The calculation that the birth of Christ was on December 25 seems very convincing, but we don't know the date of his birth for sure (although some are completely convinced it was 12/25). Additionally, the evidence against Christmas being an early pagan celebration seems equally convincing. The Puritans and other Calvinists were willing to reject Christmas simply because it was Catholic and not specifically addressed in the Bible, missing the entire point of the holy day. I think Pope Francis did an excellent job explaining the significance of Christmas the other day and it bears repeating here:
Christmas is the celebration of the presence of God who came among us to save us...The birth of Jesus is not a fairytale! It is the story of a real event, which occurred in Bethlehem two thousand years ago. Faith allows us to recognise in the Child born to the Virgin Mary the true Son of God, made man for our love. In the face of the child Jesus we contemplate the face of God, who did not show Himself to us in strength, in power, but in the weakness and fragility of a newborn. This is our God, who comes so close to us, as a child. This Child shows the trust and tenderness of the boundless love with which God surrounds each one of us. This is why we celebrate Christmas, reliving the same experience of the shepherds of Bethlehem. Along with many fathers and mothers who work hard every day, making many sacrifices; along with the young, the sick and the poor, we celebrate, because it is the celebration of our encounter with God in Jesus”.

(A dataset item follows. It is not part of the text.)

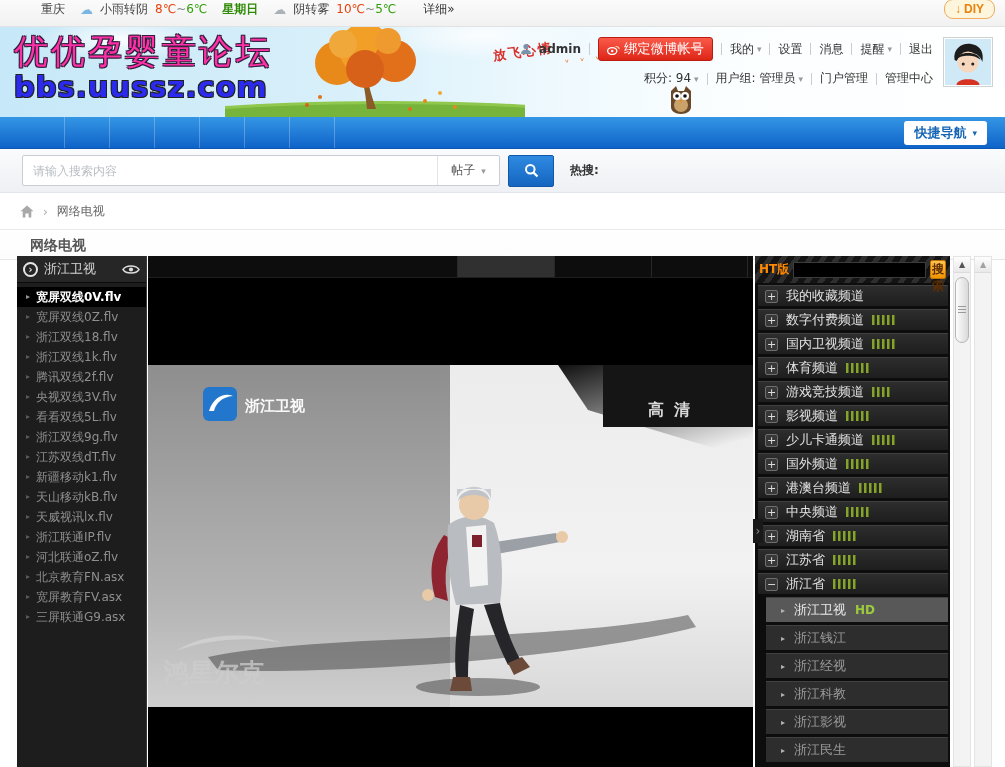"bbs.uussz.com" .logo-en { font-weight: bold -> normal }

That is why we celebrate Christmas. Christianity isn't just a book - it's a relationship, a living out of our baptismal promises. And so if it's not in the Bible, or it was once called Saturnalia or the Birth of the Unconquered Sun, or if it was invented by a pope, so what? The fact remains that God loves us so much that he became one of us and lived amongst us in order to save us. Shouldn't that be celebrated?